Write out exactly the line containing "hfov_deg: 48.2" along with each line that follows it in the records below, and no others.

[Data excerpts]
------------------------------------------------------------------------
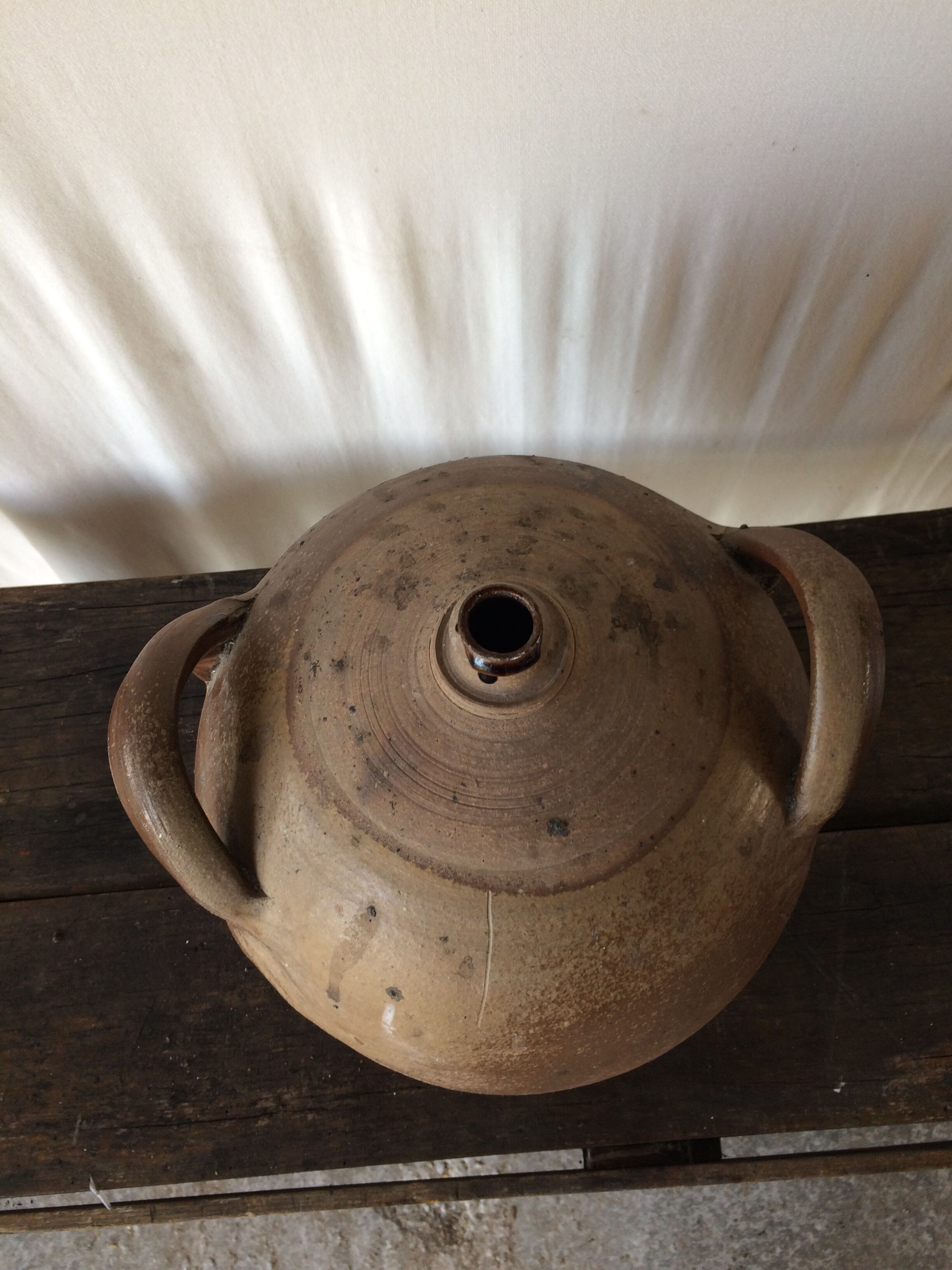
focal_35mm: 29
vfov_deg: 61.7
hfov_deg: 48.2
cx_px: 476
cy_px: 635
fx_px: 1063
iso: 40
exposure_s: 1/50
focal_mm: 4.15
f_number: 2.2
------------------------------------------------------------------------
* Written answer:
hfov_deg: 48.2
cx_px: 476
cy_px: 635
fx_px: 1063
iso: 40
exposure_s: 1/50
focal_mm: 4.15
f_number: 2.2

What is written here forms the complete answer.